**Task to carry out:** Return all entries word for word, but drop any images.

Provided data section start

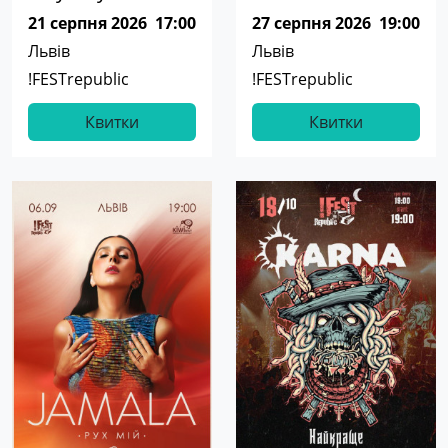
21 серпня 2026
17:00
27 серпня 2026
19:00
Львів
Львів
!FESTrepublic
!FESTrepublic
Квитки
Квитки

Provided data section end

**Problem solution:**
21 серпня 2026
17:00
27 серпня 2026
19:00
Львів
Львів
!FESTrepublic
!FESTrepublic
Квитки
Квитки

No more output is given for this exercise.